Even at the beginning of the third millennium humanity's ancient habit of arming ourselves to fight the enemy continues undiminished and with ever more deadly weapons. Many people cannot imagine an end to this situation. Christians should not be so defeatist.

In the peace movement during the 1980's many embraced the prophetic promise: “They shall beat their swords into ploughshares, neither shall they learn war any more.” (Isaiah 2,4; Micah 4,3)

Wars are waged by human beings and can equally be abolished by us. Let us remember the appeal of the United Nations Charter after World War II “to save future generations from the scourge of war…”

Our goal is to “Not learn war any more”.

What is required in today’s world is not fearless heroism risking one's life to destroy the enemy or self sacrifice in a suicide attack. What is required is Jesus’ courage, the courage of ordinary men and women who would rather die themselves than kill their fellow human beings.

The latest figures of the Stockholm International Peace Research Institute (SIPRI) show that in 2006 US$1204 billion were spent worldwide on military armaments.

We demand a diversion of these funds to support civil society working in non-violent ways for peace, justice and preservation of the earth.

We raise our voices and proclaim: We have lost faith in the idea that military force inflicted on others can protect us in the long term.

We raise our voices and demand a change of direction from our own government. We expect them to commit themselves to a policy of overcoming war and to the vigorous pursuit of this goal.

Mobilisation for Peace

These “Voices from Schorndorf” are offered in support of the programme of the World Council of Churches’ Decade for the Overcoming of Violence 2001- 2010, which is mobilising the churches throughout the world for peace. This initiative will be concluded with the promulgation of an Ecumenical Declaration on a "Just Peace" at an international gathering in May 2011.

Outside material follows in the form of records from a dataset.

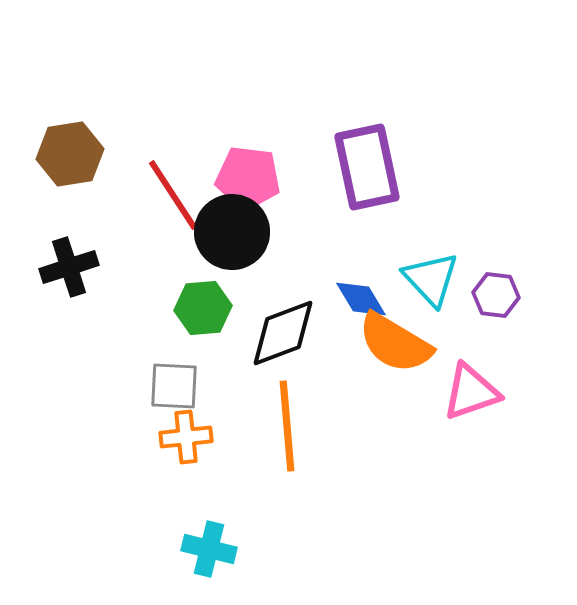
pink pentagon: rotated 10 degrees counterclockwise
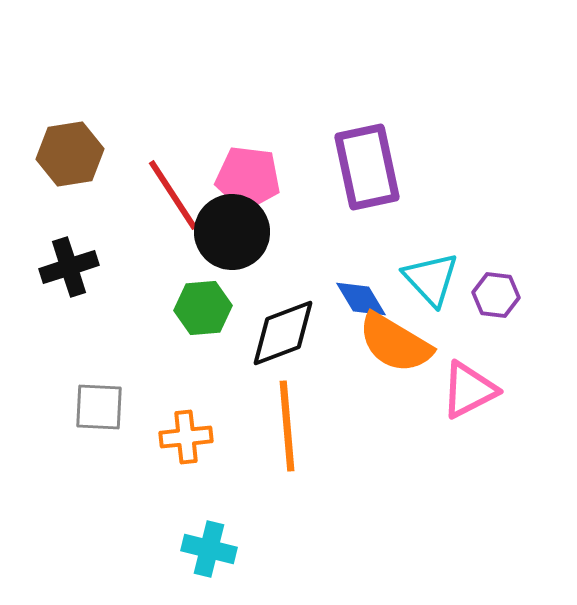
gray square: moved 75 px left, 21 px down
pink triangle: moved 2 px left, 2 px up; rotated 8 degrees counterclockwise
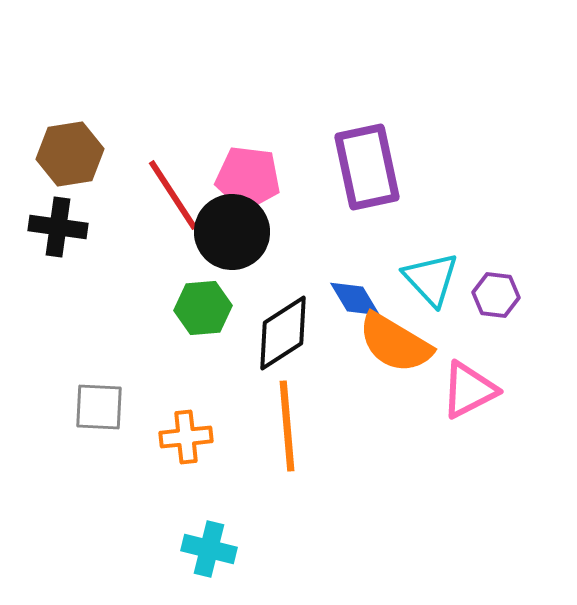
black cross: moved 11 px left, 40 px up; rotated 26 degrees clockwise
blue diamond: moved 6 px left
black diamond: rotated 12 degrees counterclockwise
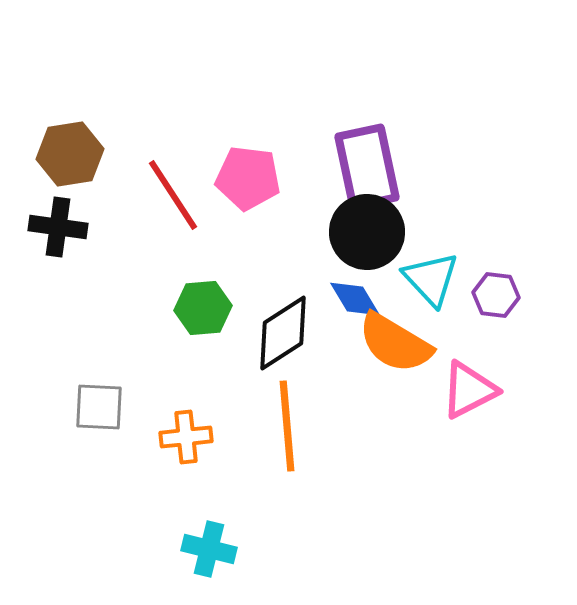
black circle: moved 135 px right
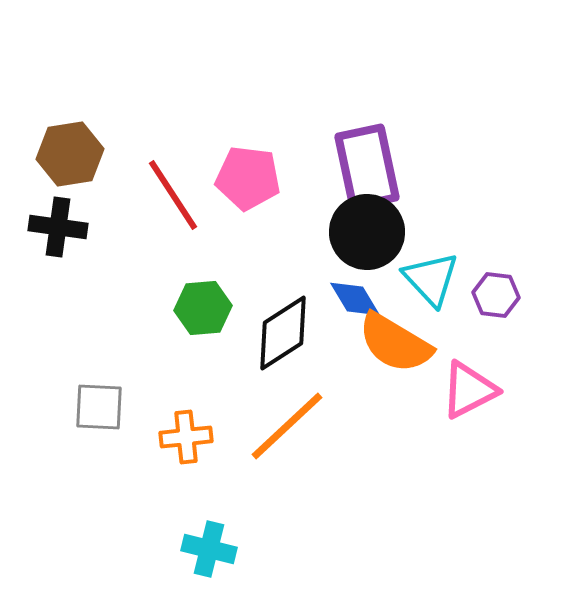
orange line: rotated 52 degrees clockwise
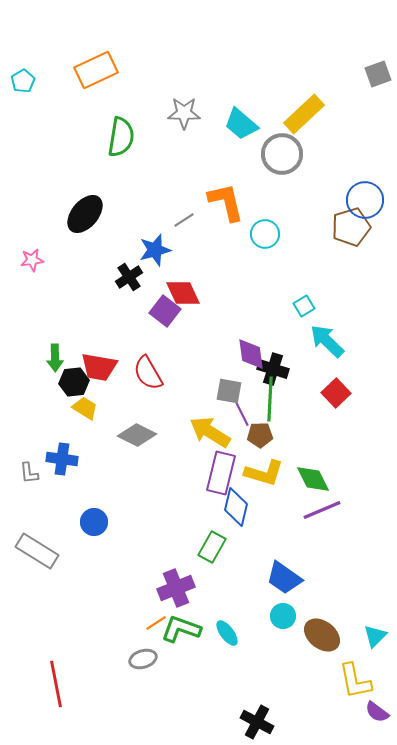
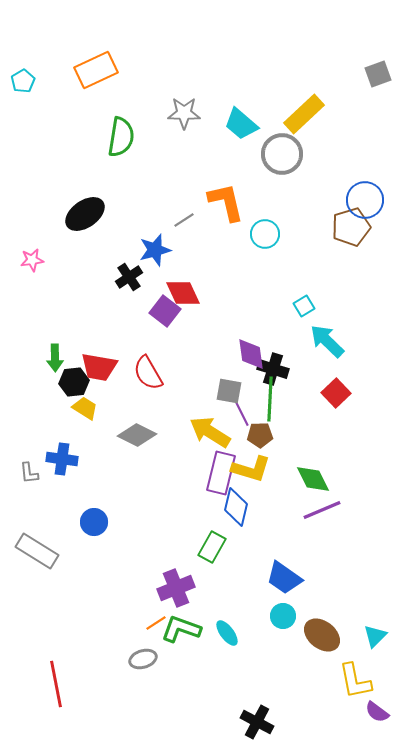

We want the goal of “no longer learning war” to be included in this peace declaration.

We ask “all Christians” to join these “Voices from Schorndorf”, to put pressure on their governments and to support the peace programme of the World Council of Churches.

Monday, 23-07-2007:

Christel Beck * Manfred Beck * Dieter Bös * Siegfried Bös * Rose Dierlamm * Werner Dierlamm * Hildegard Engelmann * Frank Engelmann * Gisela Fliegenschmidt * Eberhard Fliegenschmidt * Christa Hess * Helmut Hess * Esi Jaeger * Martin Jaeger * Elisabeth Koch * Karl-Heinz Koch * Doris Kommerell * Ulrich Kommerell * Roswitha Kossak * Rosemarie Maier * Anton Maier * Michael Maier * Isolde Rack * Barbara Schmid * Gertrud Scheuing * Eugen Scheuing * Marlies Spiekermann * Hans-Martin Tramer
(28 „Stimmen“)


This contribution comes from a prayer group meeting every Monday in Schorndorf in Baden-Württemberg, Germany to pray for the peace in the world. They call themselves “Ökumenisches Montagsgebet für den Frieden in der Welt”.